No it is. I have a closely related job and do DBA work. It is the ultimate problem solving exercise and you are on your own when the shit hits the fan. It is low stress most of the time followed by disaster just like being a bodyguard or soldier in combat except you get to sit in an office and nobody knows what you do well enough to say if you are doing your job or not. Plus, the pay is high.
I work in a heavily regulated industry however. I also do checks to do to prevent corruption within a mega-corp. It is like being a superhero whose only power is a stack of forms the have to be filled out like they are coming out of a treadmill. I don’t like that part much.
Wow! This thread is inspiring! To tell you the truth, I always debated this in my head but the answer is clear from all the answers in this thread. I’m going for what I love to do!
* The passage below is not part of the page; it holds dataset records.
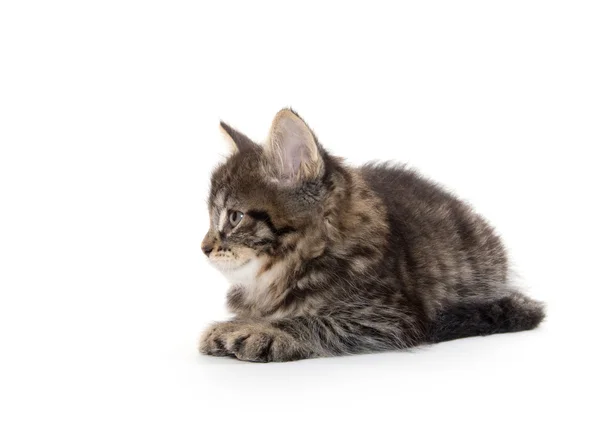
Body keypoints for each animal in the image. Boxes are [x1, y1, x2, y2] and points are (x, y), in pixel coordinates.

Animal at [199, 108, 548, 360]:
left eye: (234, 217)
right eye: (211, 217)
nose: (203, 247)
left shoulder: (391, 318)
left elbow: (310, 319)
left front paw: (256, 330)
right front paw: (242, 322)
btw, that article was awesome! Gave me some good ideas to pursue and I got the book too just in case. I want to be fully prepared for my new journey
…or they have awesome jobs that let them do things that hardly anyone else gets to do. To take the most extreme example I can think of, do you think astronauts “love what they do” because they don’t have any hobbies/family to occupy their time when they’re not being blasted into space? To take a more prosaic one, how about a veterinarian?
My hobbies include fishing for tuna 200 miles offshore in the Gulf of Mexico, and looking at deep-sea organismslikethese. Which would be virtually impossible for me to do with any other job, even if I was fabulously wealthy.